» **Questions on the material**:
(A) Quote the stretch of the ordinal encoding tutorial from "We create a" through "as a parameter.".
(B) List the column names in the header row of the data preview in the ordinal encoding tutorial, leaving out "Unnamed: 0".

» **Source document**:
# # # # #
They are variables that follow a category order. For example, in a customer satisfaction measurement scale, if it is bad, good or outstanding.

In [30]:
df=pd.read_csv("car_evaluation.csv")

In [31]:
df.head()

Unnamed: 0,buying,maint,doors,persons,lug_boot,safety,class
0,vhigh,vhigh,2,2,small,low,unacc
1,vhigh,vhigh,2,2,small,med,unacc
2,vhigh,vhigh,2,2,small,high,unacc
3,vhigh,vhigh,2,2,med,low,unacc
4,vhigh,vhigh,2,2,med,med,unacc


In [32]:
df["safety"].unique()

array(['low', 'med', 'high'], dtype=object)

A clear example of variables of this type is the safety variable. It refers to the customer's degree of satisfaction with the vehicle.

Algorithms work best with numbers. So we have to transform them to a numerical value.

For the low, mid and high categories. We replace them with a **numerical equivalence**. It makes sense to assign the **highest value**. 

#### **Method 1**

In [33]:
df["safety"].replace(to_replace=["low","med","high"],value=[0,1,2],inplace=True)

We use the **replace** method where it receives as parameters a **list** of the categories to replace and the value we want to assign to them. Finally we assign the parameter **inplace** equal to True. What causes that it will not be necessary to create a new variable to save the changes.

In [34]:
df["safety"].unique()

array([0, 1, 2], dtype=int64)

#### **Method 2**

In [35]:
df["buying"].unique()

array(['vhigh', 'high', 'med', 'low'], dtype=object)

In [36]:
ordinal_dict={"low":0,"med":1,"high":2,"vhigh":3}

We create a dictionary where we assign the values according to the category.

In [37]:
df["buying"] = df["buying"].map(ordinal_dict)

We use the **map** method which works similarly to the replace function. With the difference that we only pass a **dictionary** as a parameter.
# # # # #
» **Source data**:
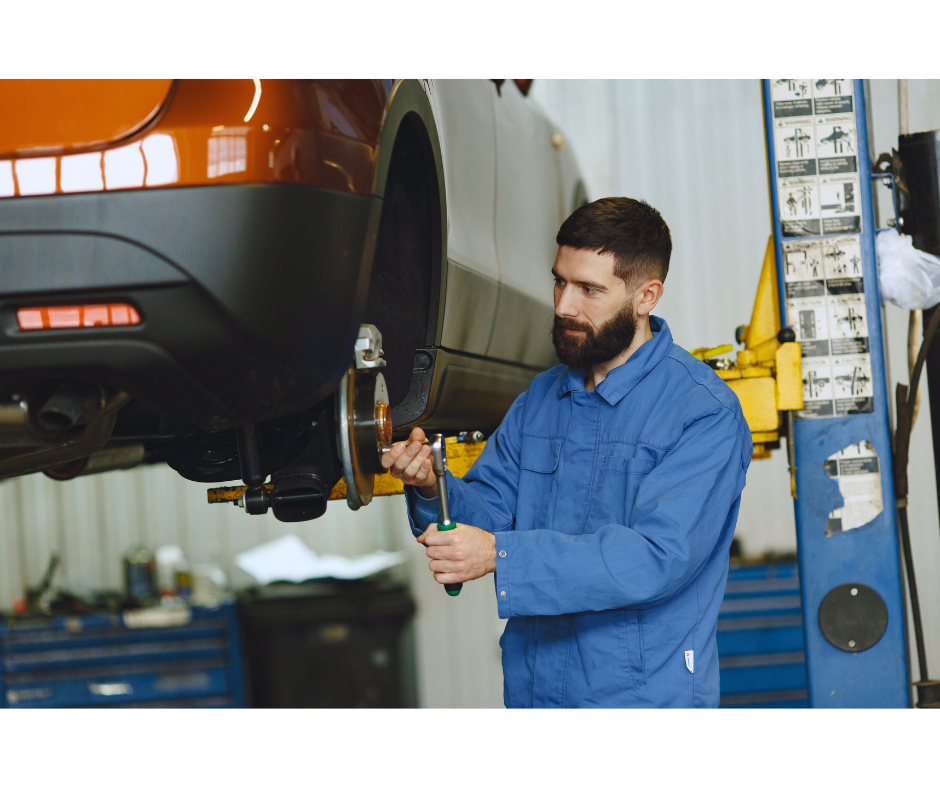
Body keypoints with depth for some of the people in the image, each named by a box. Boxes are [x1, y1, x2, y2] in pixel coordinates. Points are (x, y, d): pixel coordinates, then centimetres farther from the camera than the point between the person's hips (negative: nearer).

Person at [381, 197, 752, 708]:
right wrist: (433, 490, -13)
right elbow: (489, 509, 10)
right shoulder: (540, 399, 10)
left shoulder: (704, 412, -13)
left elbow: (658, 557, -23)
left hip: (645, 702, -6)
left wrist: (501, 555, -29)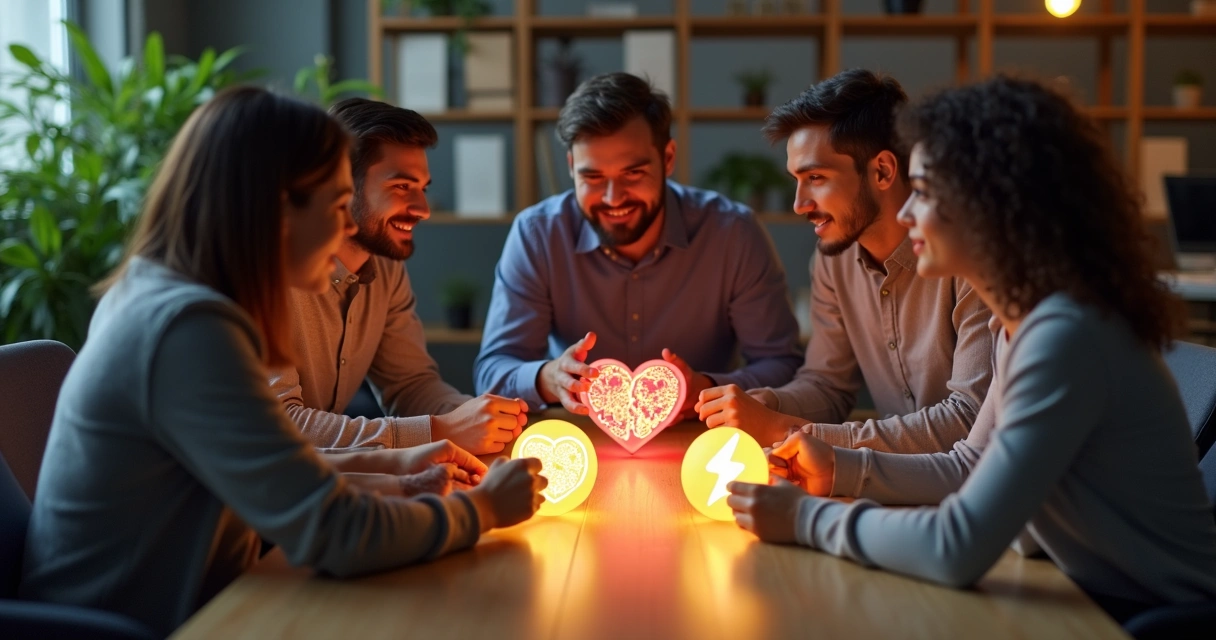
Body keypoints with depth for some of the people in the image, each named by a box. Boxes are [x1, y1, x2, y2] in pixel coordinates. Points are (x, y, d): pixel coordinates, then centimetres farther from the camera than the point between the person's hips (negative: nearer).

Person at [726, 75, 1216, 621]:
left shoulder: (1064, 338, -26)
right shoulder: (1023, 321, 3)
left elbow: (958, 550, -28)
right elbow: (974, 467, 13)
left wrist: (806, 519, -18)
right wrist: (842, 469, 2)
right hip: (1099, 596, 7)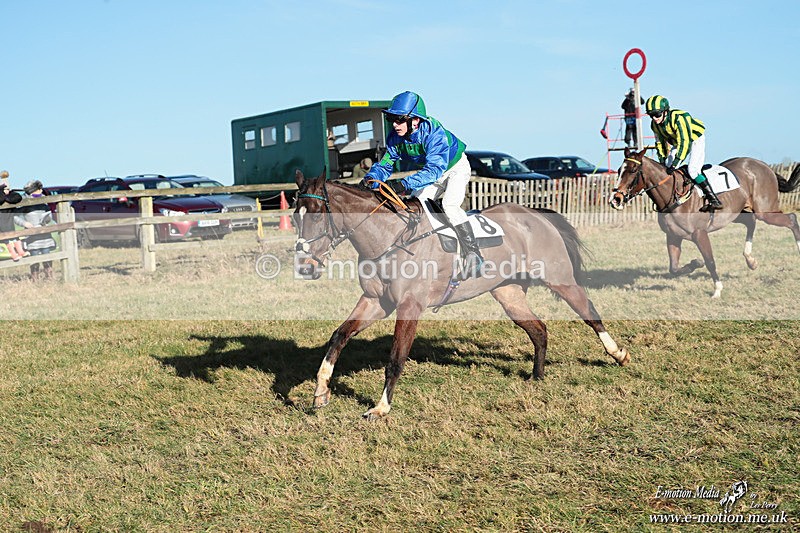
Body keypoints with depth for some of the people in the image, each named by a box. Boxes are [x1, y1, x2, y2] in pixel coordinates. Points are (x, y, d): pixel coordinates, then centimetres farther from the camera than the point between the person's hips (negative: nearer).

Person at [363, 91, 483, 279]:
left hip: (456, 168, -7)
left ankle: (473, 257, -26)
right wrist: (371, 179, -34)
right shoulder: (395, 137, -17)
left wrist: (405, 184, -60)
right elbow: (385, 164, -10)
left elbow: (434, 169, -48)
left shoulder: (434, 132, -38)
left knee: (449, 206, -28)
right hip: (431, 176, 7)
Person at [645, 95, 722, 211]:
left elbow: (684, 142, -37)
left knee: (693, 170, -23)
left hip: (695, 141, -8)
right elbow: (660, 142, 6)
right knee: (667, 167, -3)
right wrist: (662, 158, -4)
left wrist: (675, 162, -40)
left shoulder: (678, 118, -35)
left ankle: (713, 199, -19)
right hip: (677, 144, 8)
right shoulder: (654, 125, -10)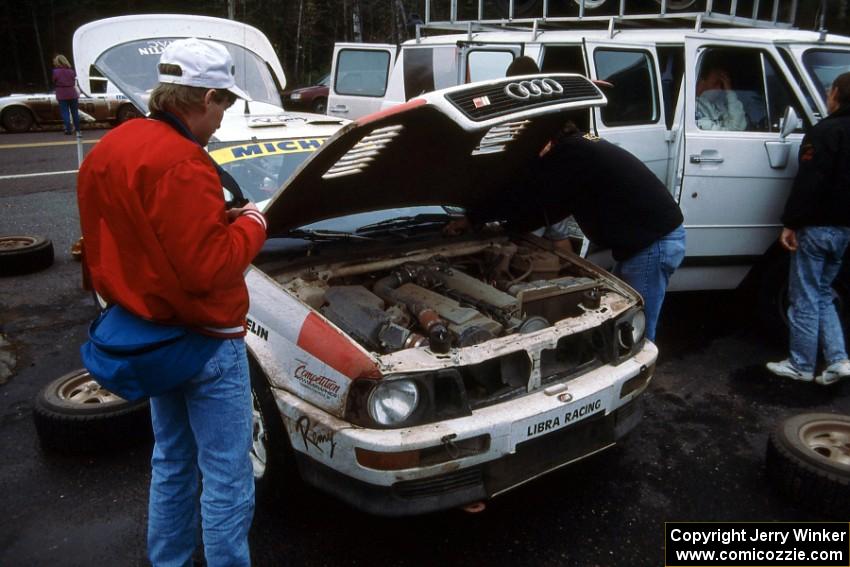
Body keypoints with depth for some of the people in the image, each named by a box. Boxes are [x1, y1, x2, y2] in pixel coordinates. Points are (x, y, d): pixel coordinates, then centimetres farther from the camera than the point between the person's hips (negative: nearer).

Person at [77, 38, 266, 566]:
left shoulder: (107, 150, 6)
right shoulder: (182, 163, -25)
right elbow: (208, 269, -27)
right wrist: (252, 223, -11)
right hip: (204, 340, -10)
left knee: (171, 463, 25)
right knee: (227, 479, 6)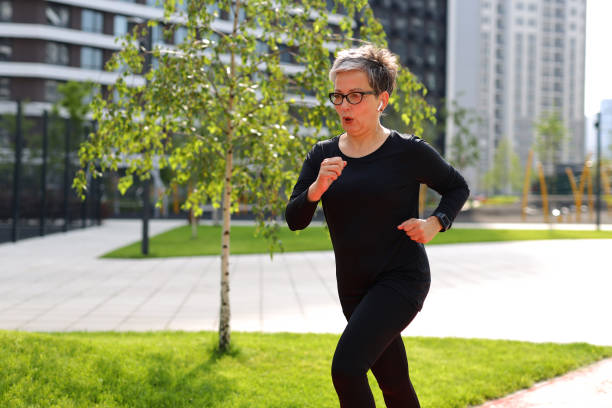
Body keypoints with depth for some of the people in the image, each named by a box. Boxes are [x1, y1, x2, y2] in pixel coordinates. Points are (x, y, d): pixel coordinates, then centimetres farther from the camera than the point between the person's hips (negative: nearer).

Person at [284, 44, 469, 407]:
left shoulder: (408, 153, -8)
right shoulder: (323, 156, 4)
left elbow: (457, 188, 7)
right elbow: (294, 220, -2)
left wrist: (435, 224, -11)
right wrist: (316, 189, -21)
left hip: (401, 279, -5)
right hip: (354, 287, 6)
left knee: (346, 367, -23)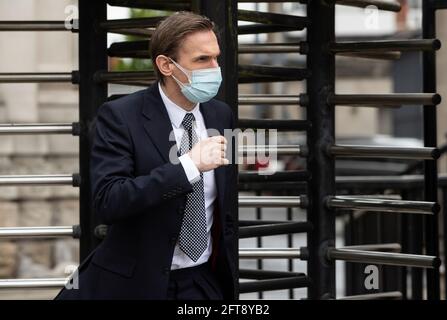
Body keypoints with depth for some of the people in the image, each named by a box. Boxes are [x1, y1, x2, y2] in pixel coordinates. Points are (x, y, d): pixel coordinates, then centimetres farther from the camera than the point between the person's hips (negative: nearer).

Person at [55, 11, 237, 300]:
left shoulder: (222, 114, 4)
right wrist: (189, 165, -29)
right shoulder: (119, 116, -12)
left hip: (203, 282, 4)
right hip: (135, 282, -4)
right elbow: (107, 201, -25)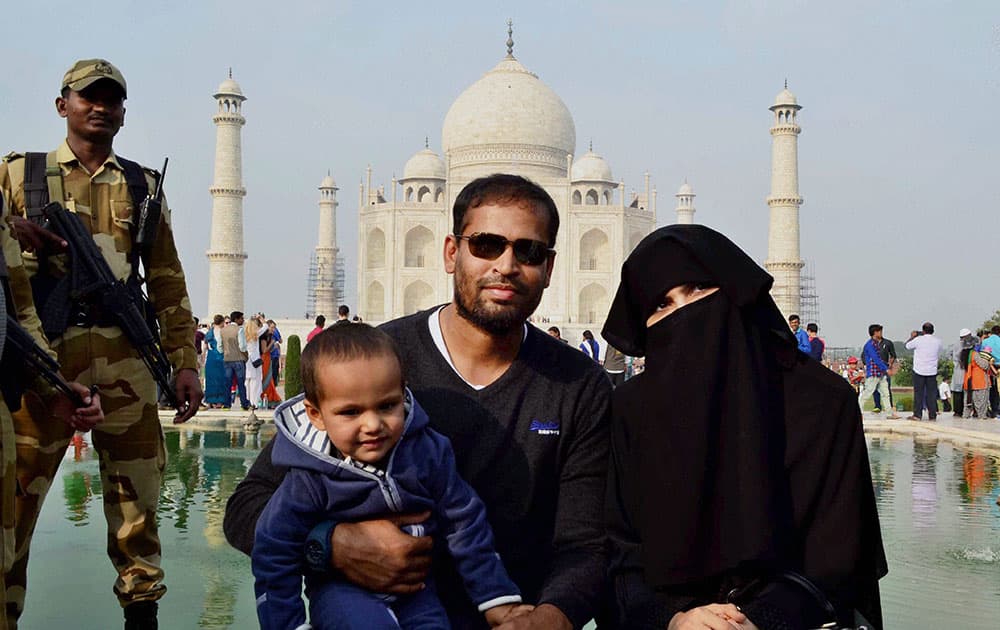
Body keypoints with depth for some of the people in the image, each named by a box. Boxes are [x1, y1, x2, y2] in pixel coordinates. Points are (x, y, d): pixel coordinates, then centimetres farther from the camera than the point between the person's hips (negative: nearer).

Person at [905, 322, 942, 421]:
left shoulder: (918, 340, -11)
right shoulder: (938, 341, -1)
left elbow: (907, 346, 5)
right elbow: (938, 354, 14)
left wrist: (912, 336, 21)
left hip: (919, 371, -2)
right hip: (932, 371, 2)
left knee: (918, 393, 3)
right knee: (932, 393, 6)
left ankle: (917, 415, 2)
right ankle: (932, 415, 6)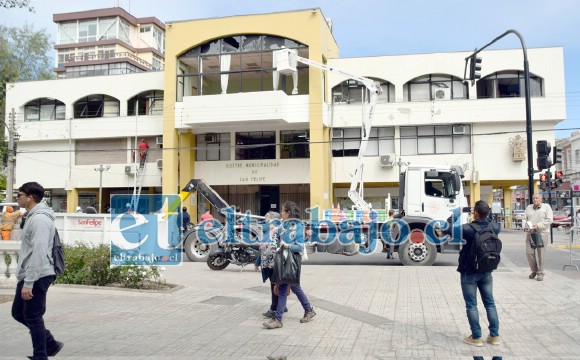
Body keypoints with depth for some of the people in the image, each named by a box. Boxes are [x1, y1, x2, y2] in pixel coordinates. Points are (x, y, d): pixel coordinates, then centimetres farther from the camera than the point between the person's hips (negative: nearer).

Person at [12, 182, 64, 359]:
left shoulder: (39, 219, -18)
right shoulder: (32, 217, 14)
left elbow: (39, 253, -24)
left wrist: (28, 283, -25)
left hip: (37, 278, -10)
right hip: (28, 276, 10)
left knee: (33, 318, -1)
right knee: (18, 313, 17)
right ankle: (50, 344, 25)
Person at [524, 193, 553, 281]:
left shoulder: (546, 207, 4)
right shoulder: (528, 208, 16)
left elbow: (549, 220, -6)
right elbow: (525, 219, 17)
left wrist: (538, 225, -16)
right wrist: (525, 227, -2)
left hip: (542, 233, -4)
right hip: (530, 233, 4)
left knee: (540, 253, -3)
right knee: (529, 252, -1)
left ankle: (540, 273, 8)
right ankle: (534, 270, 17)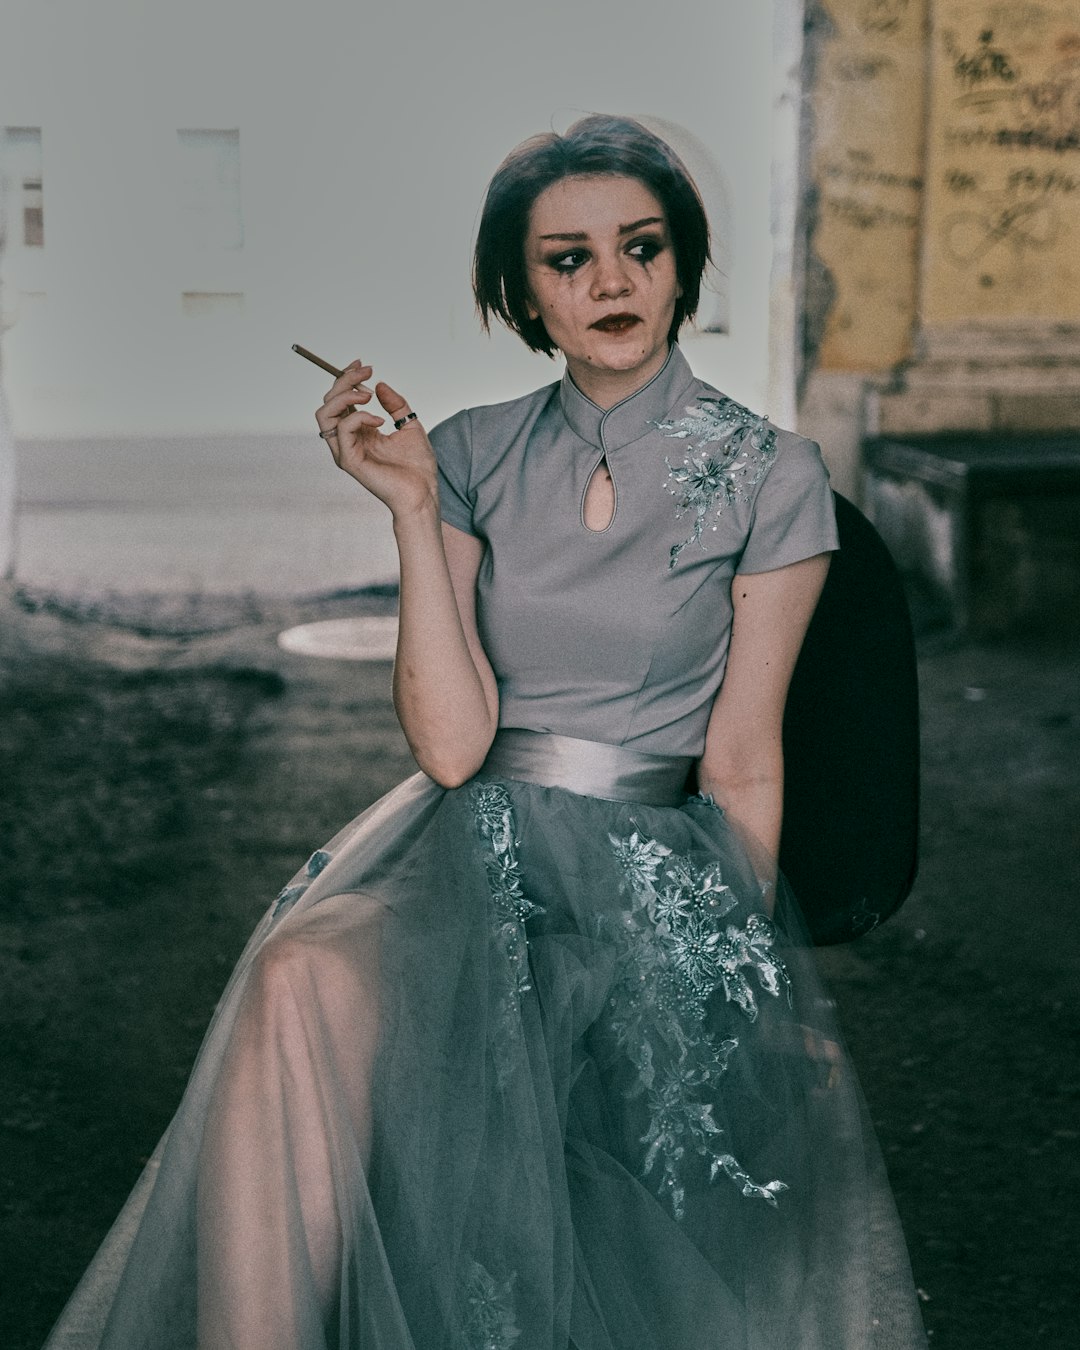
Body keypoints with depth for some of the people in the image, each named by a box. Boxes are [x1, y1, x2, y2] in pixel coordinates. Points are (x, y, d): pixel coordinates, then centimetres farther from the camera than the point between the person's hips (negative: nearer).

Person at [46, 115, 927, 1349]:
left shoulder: (769, 476, 0)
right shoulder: (474, 457, 6)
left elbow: (742, 764, 3)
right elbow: (451, 745, -4)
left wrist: (745, 971, 1)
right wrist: (411, 508, -9)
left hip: (651, 870, -2)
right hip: (471, 844, 2)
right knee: (302, 974, -31)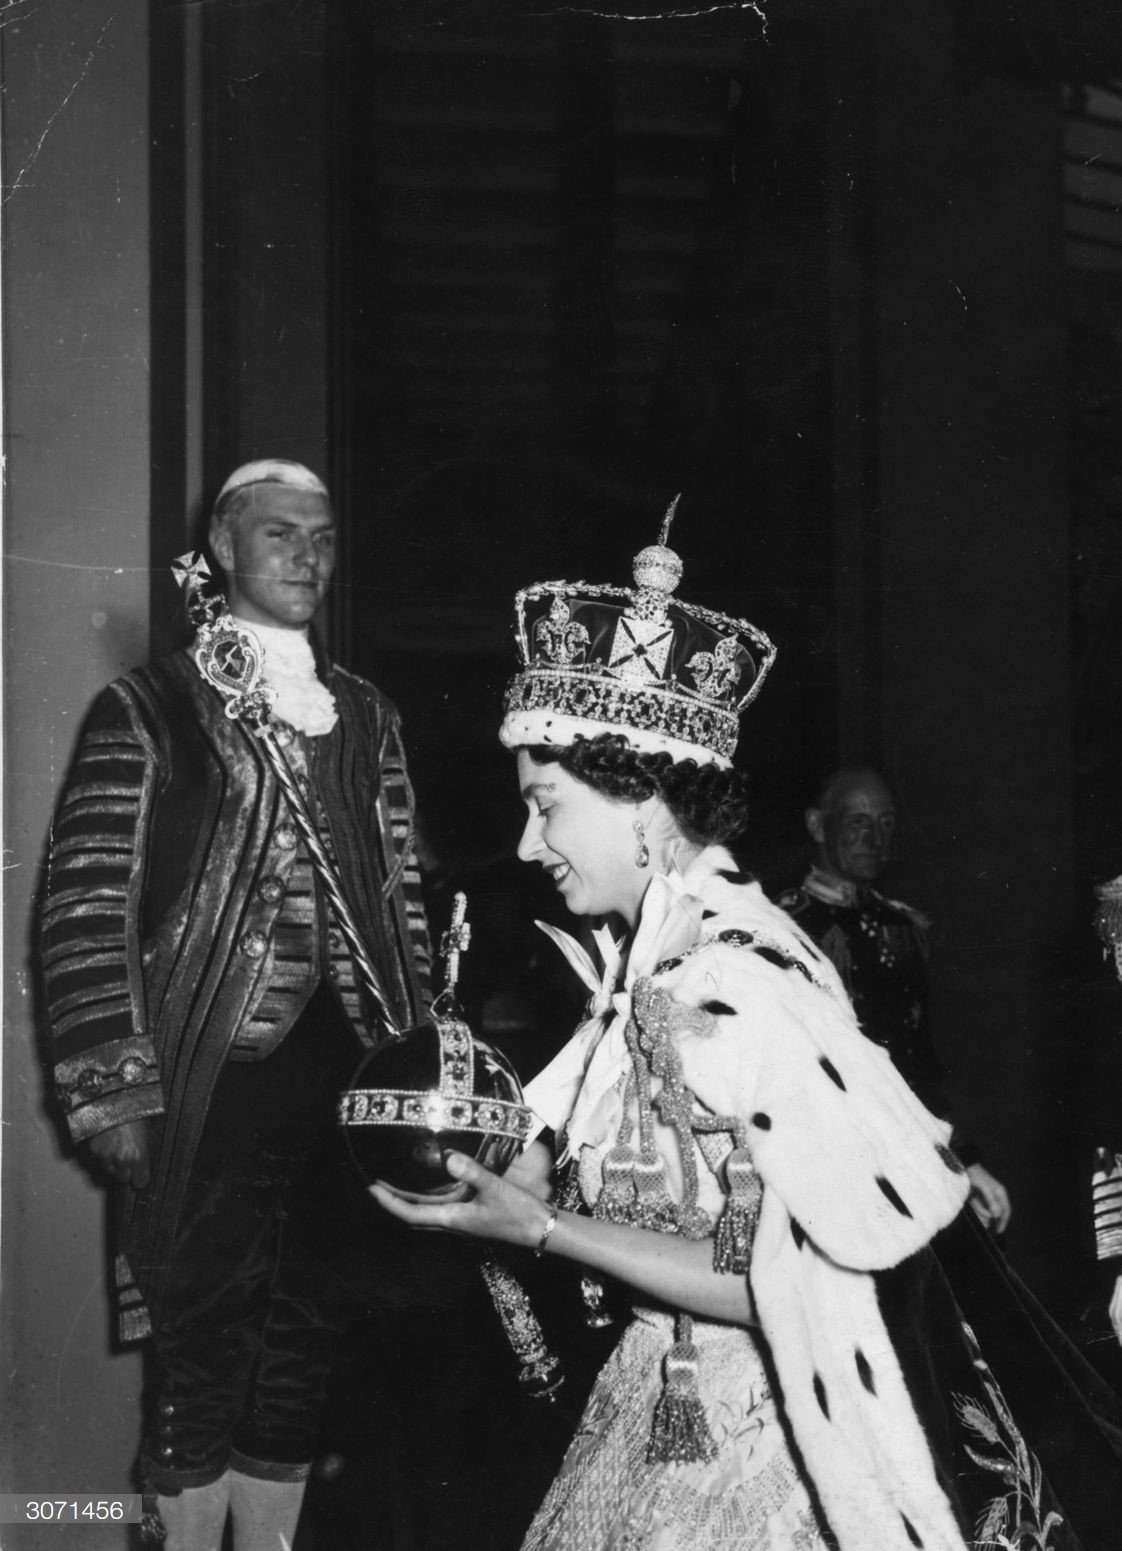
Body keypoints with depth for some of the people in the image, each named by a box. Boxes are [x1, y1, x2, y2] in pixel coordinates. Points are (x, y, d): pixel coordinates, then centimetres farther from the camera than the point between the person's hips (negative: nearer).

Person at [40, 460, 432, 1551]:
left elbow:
# # # # #
» **Solutions in order**:
(A)
We create a dictionary where we assign the values according to the category.

In [37]:
df["buying"] = df["buying"].map(ordinal_dict)

We use the **map** method which works similarly to the replace function. With the difference that we only pass a **dictionary** as a parameter.

(B) buying, maint, doors, persons, lug_boot, safety, class